Last week's GDP report was stronger than anyone expected. However, there were a few points in the report that should raise some eyebrows. Chief among them was the level of domestic investment, which fell 11% from the third quarter. Below is a chart from the St. Louis Fed of the year-over-year change of Gross Private Domestic Investment. It does not include this week's GDP numbers, which would have sent the chart lower.
Let's break the gross number down. Once again, residential investment decreased from the preceding month, this time at a 19.2% clip. This is the third quarter in a row of declining residential investment. Below is a chart of the year over year change in residential investment. Again, this chart does not include this week's number which also would have sent the chart lower.
Here is a chart of non residential fixed investment. It shows a a solid year over year change. The year over year change for this figure in last week's GDP report was 7.4%. So, we are still in decent territory here.

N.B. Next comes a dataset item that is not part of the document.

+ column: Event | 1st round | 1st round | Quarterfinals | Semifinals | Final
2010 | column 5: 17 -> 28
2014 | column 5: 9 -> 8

Here's a chart that shows residential versus nonresidential year over year change in investment. Notice that in the early 1980s housing investment led business investment but in the 2001 recession business investment declined without a corresponding residential decline. The 2001 situation was the result of the massive Y2K investment. In other words, it was a unique economic event.
It's important to note January's manufacturing numbers. All of the Federal Reserve districts reported lukewarm results. Chicago's PMI moved into a recessionary level. While 4th quarter industrial production increased .4%, the 4th quarter saw an overall decline. In short, manufacturing numbers were moderate at best.
This means that February's manufacturing surveys are very important, so keep your eye on them.